● 作業内容
(A) 労災保険の抜粋文から、「根拠条文を確認します。」を含む語句で書き始め、「合には、当該政令で定める額)」の後で止めて、一字一句そのまま書き写してください。
(B) 労災保険の抜粋文の問題文では、障害補償年金と障害厚生年金および障害基礎年金を同一の事由で受給する場合、障害補償年金の支給額に乗じる調整率はいくつとされていますか。

● 抜粋文
------------------------------------------------

労働者災害補償保険法 令和5年第4問 A

同一の事由により障害補償年金と障害厚生年金及び障害基礎年金を受給する場合、障害補償年金の支給額は、0.73の調整率を乗じて得た額となる。

解答の根拠

法別表1第1号 / 令第2条

根拠条文を確認します。

別表第一
一 同一の事由(略)により、障害補償年金若しくは傷病補償年金又は遺族補償年金と厚生年金保険法の規定による障害厚生年金及び国民年金法の規定による障害基礎年金(略)又は厚生年金保険法の規定による遺族厚生年金及び国民年金法の規定による遺族基礎年金若しくは寡婦年金とが支給される場合にあつては、下欄の額に、次のイからハまでに掲げる年金たる保険給付の区分に応じ、それぞれイからハまでに掲げるところにより算定して得た率を下らない範囲内で政令で定める率を乗じて得た額(その額が政令で定める額を下回る場合には、当該政令で定める額)
イ 障害補償年金 前々保険年度(略)において障害補償年金を受けていた者であつて、同一の事由により厚生年金保険法の規定による障害厚生年金及び国民年金法の規定による障害基礎年金が支給されていたすべてのものに係る前々保険年度における障害補償年金の支給額(略)の平均額からこれらの者が受けていた前々保険年度における厚生年金保険法の規定による障害厚生年金の支給額と国民年金法の規定による障害基礎年金の支給額との合計額の平均額に百分の五十を乗じて得た額を減じた額を当該障害補償年金の支給額の平均額で除して得た率
ロ 遺族補償年金 イ中「障害補償年金」とあるのは「遺族補償年金」と、「障害厚生年金」とあるのは「遺族厚生年金」と、「障害基礎年金」とあるのは「遺族基礎年金又は寡婦年金」として、イの規定の例により算定して得た率
ハ 傷病補償年金 イ中「障害補償年金」とあるのは、「傷病補償年金」として、イの規定の例により算定して得た率

労働者災害補償保険法

(法別表第一第一号の政令で定める率)
第二条 法別表第一第一号(略)の政令で定める率は、次の表の上欄に掲げる年金たる保険給付の区分に応じ、それぞれ同表の下欄に定める率とする。

------------------------------------------------

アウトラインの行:
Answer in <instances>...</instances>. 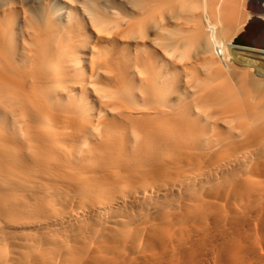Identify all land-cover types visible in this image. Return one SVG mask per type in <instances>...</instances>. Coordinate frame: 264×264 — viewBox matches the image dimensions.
I'll return each mask as SVG.
<instances>
[{"label": "bare ground", "instance_id": "1", "mask_svg": "<svg viewBox=\"0 0 264 264\" xmlns=\"http://www.w3.org/2000/svg\"><path fill=\"white\" fill-rule=\"evenodd\" d=\"M51 1L0 0V264H264V0Z\"/></svg>", "mask_w": 264, "mask_h": 264}, {"label": "rangeland", "instance_id": "2", "mask_svg": "<svg viewBox=\"0 0 264 264\" xmlns=\"http://www.w3.org/2000/svg\"><path fill=\"white\" fill-rule=\"evenodd\" d=\"M55 4L60 5L63 10L61 11L64 15H69L71 18H67L63 25L66 26L68 24L76 23L79 25H85L86 29L91 28V22L89 16L84 11L85 7L88 6L91 1L90 0H52ZM93 11L97 13V8H94ZM259 12H263V10H259ZM90 47L94 44V36L90 37ZM88 66V64H87Z\"/></svg>", "mask_w": 264, "mask_h": 264}]
</instances>
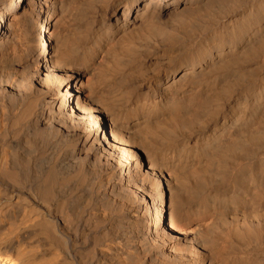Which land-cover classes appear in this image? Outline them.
<instances>
[{"label": "bare ground", "instance_id": "obj_1", "mask_svg": "<svg viewBox=\"0 0 264 264\" xmlns=\"http://www.w3.org/2000/svg\"><path fill=\"white\" fill-rule=\"evenodd\" d=\"M0 264H264V0H0Z\"/></svg>", "mask_w": 264, "mask_h": 264}]
</instances>
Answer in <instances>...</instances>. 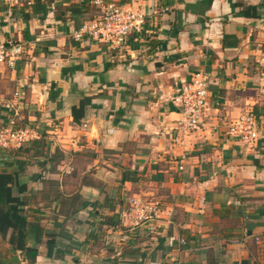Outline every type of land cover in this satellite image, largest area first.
I'll list each match as a JSON object with an SVG mask.
<instances>
[{"label": "crops", "instance_id": "obj_1", "mask_svg": "<svg viewBox=\"0 0 264 264\" xmlns=\"http://www.w3.org/2000/svg\"><path fill=\"white\" fill-rule=\"evenodd\" d=\"M103 1L146 14L122 47L72 39L89 0H0V44L21 46L0 62V127L44 142L0 150V264H264V0ZM198 70L202 122L182 135L171 97ZM247 111L254 141L227 131ZM133 194L158 217L121 225Z\"/></svg>", "mask_w": 264, "mask_h": 264}, {"label": "built area", "instance_id": "obj_2", "mask_svg": "<svg viewBox=\"0 0 264 264\" xmlns=\"http://www.w3.org/2000/svg\"><path fill=\"white\" fill-rule=\"evenodd\" d=\"M4 1L7 7L12 8L29 7L35 0ZM89 3L97 7L98 12L91 20L72 31L73 40H96L106 43L111 48H118L126 44L131 34H137L142 30L146 16L144 12L103 0H89ZM20 52L21 46L18 44H9L8 48L0 44V62L7 59L10 63ZM254 64L264 84V52L254 59ZM208 83V74L204 70H198L187 80L182 81L172 95L171 102L179 114L176 129L180 134L189 135L199 128L206 103ZM14 124V120L10 118L0 127V150L19 148L36 137V132L31 126H14ZM227 131L246 141H254L258 138L256 117L252 112L247 111L230 122ZM178 168L181 169L182 166ZM159 213L160 206L157 200L133 194L128 197L127 205L120 212L119 219L121 225L137 226L154 220Z\"/></svg>", "mask_w": 264, "mask_h": 264}, {"label": "trees", "instance_id": "obj_3", "mask_svg": "<svg viewBox=\"0 0 264 264\" xmlns=\"http://www.w3.org/2000/svg\"><path fill=\"white\" fill-rule=\"evenodd\" d=\"M83 105H84L83 98H80L78 100L77 105H76L77 106L76 109L81 110L83 108ZM73 109H75V107L72 106L71 107L72 112H73ZM43 147H44V142H42L39 139H32V140L28 141L26 144H24L23 146H20L19 148L14 149L13 152L15 153L16 151H21L24 153H31L32 156L36 157L38 155H43V153H44ZM128 178H130V177H128L127 174L122 172L121 181L128 179ZM105 199H106V197L104 198V200ZM101 224H106L107 226H110L113 228L116 227V225L119 224V219H118L117 213H112L111 215H108V216L104 215L102 221L100 222V225ZM21 247H23V246H21ZM28 259L30 262L33 261V257L31 255L28 257Z\"/></svg>", "mask_w": 264, "mask_h": 264}]
</instances>
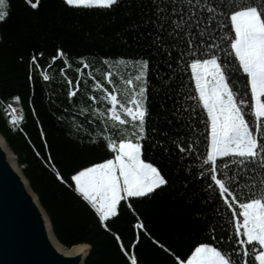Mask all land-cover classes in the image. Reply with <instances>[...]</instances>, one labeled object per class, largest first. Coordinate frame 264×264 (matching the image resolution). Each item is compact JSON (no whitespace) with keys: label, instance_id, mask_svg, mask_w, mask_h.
Returning a JSON list of instances; mask_svg holds the SVG:
<instances>
[{"label":"trees","instance_id":"trees-1","mask_svg":"<svg viewBox=\"0 0 264 264\" xmlns=\"http://www.w3.org/2000/svg\"><path fill=\"white\" fill-rule=\"evenodd\" d=\"M153 11L151 0H122L111 10L68 6L63 0H39L33 9L26 0H9L8 15L0 21V133L16 154L57 239L67 247L90 245L85 264H131L132 259L137 264H178L175 256L190 253L197 242H208L225 252L235 248V240L230 239V210L218 195L209 198L205 189L212 182L210 176L199 178L201 161L195 154L181 158L174 145H169L170 154L154 147L165 139L159 132L166 128L174 136L193 141H203L205 128L197 121L193 135L186 126L187 113L172 127L164 119L158 120L164 116L172 119L180 79L192 88L194 82H189L190 69L178 76L172 86L173 99L165 102L168 112L161 110L164 97L155 92L159 86L156 77L168 72L166 54H154L148 35L149 31L155 34L151 24L132 28L154 19ZM58 49L63 56L57 54ZM141 57L150 60V116L143 158L158 166L169 184L150 197L122 202L119 215L102 224L95 210L75 192L71 176L112 157L104 137L118 140L124 129L108 118L111 104L103 97L115 87L118 100L127 103L124 80L137 74L130 61ZM118 60L129 63L119 64ZM108 72L113 74L112 84L106 79ZM44 75L49 77L47 81ZM234 79L238 88L244 86L242 74L237 73ZM77 81L76 95L70 97ZM97 83L102 88H96ZM12 106H18L23 117L15 123ZM131 130L129 125L127 131ZM204 148L200 143L201 154ZM244 182L240 180V184Z\"/></svg>","mask_w":264,"mask_h":264},{"label":"snow or ice","instance_id":"snow-or-ice-1","mask_svg":"<svg viewBox=\"0 0 264 264\" xmlns=\"http://www.w3.org/2000/svg\"><path fill=\"white\" fill-rule=\"evenodd\" d=\"M63 2L68 6L108 10L122 4V0ZM26 3L36 9L39 0ZM151 4L155 18L132 28L138 30L151 24L155 34L149 31L148 35L152 37L151 47L156 49L154 54H166L168 72L156 77L159 86L155 92L164 97L161 110L168 112L165 102L173 99L172 86L178 76L190 69L189 82H194L192 88L180 79L181 87L176 90L170 112L172 119L164 116L158 120L164 119L172 127L174 121L181 122L187 113L186 126L193 135L198 130L197 121L205 128L203 141L174 136L166 128L159 132L165 139L157 141L154 147L170 154L169 145H174L181 158L195 154L201 161L199 178L210 176L212 182L205 189L209 198L218 195L230 210L233 222L230 239L235 240L232 252L208 242H197L190 253L177 255L175 259L178 264H264V0H151ZM8 8L9 0H0V21L6 19ZM57 54L64 55L59 49ZM35 62L33 56L32 63ZM130 63L137 74L124 80L129 93L127 103L118 100L115 87L103 97L111 104L108 118L124 129L118 140L111 135L104 137L112 157L71 176L75 192L95 210L102 224L119 215L122 202L150 197L169 184L161 169L143 158L150 116L147 79L150 60L141 57ZM237 73L245 78L242 88L237 87L234 79ZM112 76L111 72L106 73L109 84L113 83ZM43 79L47 81L49 77L44 75ZM95 87L99 89L102 85L97 83ZM78 88L79 81L69 96H75ZM202 142L203 154L199 152ZM221 158L224 159L218 163ZM57 177L60 178L58 172ZM241 179L245 181L243 184ZM128 207L132 208L131 204ZM131 264H137L136 259Z\"/></svg>","mask_w":264,"mask_h":264},{"label":"water","instance_id":"water-1","mask_svg":"<svg viewBox=\"0 0 264 264\" xmlns=\"http://www.w3.org/2000/svg\"><path fill=\"white\" fill-rule=\"evenodd\" d=\"M14 156V166L0 142V264H85L91 247L85 252L65 254L52 244V224L37 194L18 165L17 156L0 133Z\"/></svg>","mask_w":264,"mask_h":264},{"label":"bare ground","instance_id":"bare-ground-1","mask_svg":"<svg viewBox=\"0 0 264 264\" xmlns=\"http://www.w3.org/2000/svg\"><path fill=\"white\" fill-rule=\"evenodd\" d=\"M0 142L6 148L7 153H8L7 154L8 155V159L11 162V164L14 166V161H15L14 156L10 153V150L7 148L6 144L3 142L1 136H0ZM49 236H50V240H51L52 244L54 245V247L57 250L65 253V254H73V253H78V252L84 253L85 252V245H83V244H76V245H73L71 247L66 248V247L61 246V244H59L57 242L55 237L51 234L50 230H49ZM82 249H84V251H82Z\"/></svg>","mask_w":264,"mask_h":264},{"label":"rangeland","instance_id":"rangeland-1","mask_svg":"<svg viewBox=\"0 0 264 264\" xmlns=\"http://www.w3.org/2000/svg\"><path fill=\"white\" fill-rule=\"evenodd\" d=\"M11 114H12V120H17L18 117H19V114H18V110H17V106H12L11 107Z\"/></svg>","mask_w":264,"mask_h":264},{"label":"crops","instance_id":"crops-1","mask_svg":"<svg viewBox=\"0 0 264 264\" xmlns=\"http://www.w3.org/2000/svg\"><path fill=\"white\" fill-rule=\"evenodd\" d=\"M17 110H18V114H19V117H20V110H19V107H18V106H17ZM19 117H18V118H19Z\"/></svg>","mask_w":264,"mask_h":264}]
</instances>
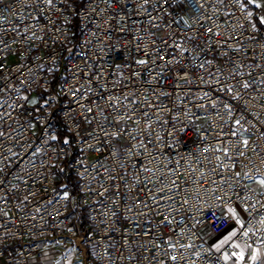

------------------------------------------------

● 解答
(A)
根拠条文を確認します。

別表第一
一 同一の事由(略)により、障害補償年金若しくは傷病補償年金又は遺族補償年金と厚生年金保険法の規定による障害厚生年金及び国民年金法の規定による障害基礎年金(略)又は厚生年金保険法の規定による遺族厚生年金及び国民年金法の規定による遺族基礎年金若しくは寡婦年金とが支給される場合にあつては、下欄の額に、次のイからハまでに掲げる年金たる保険給付の区分に応じ、それぞれイからハまでに掲げるところにより算定して得た率を下らない範囲内で政令で定める率を乗じて得た額(その額が政令で定める額を下回る場合には、当該政令で定める額)

(B) 0.73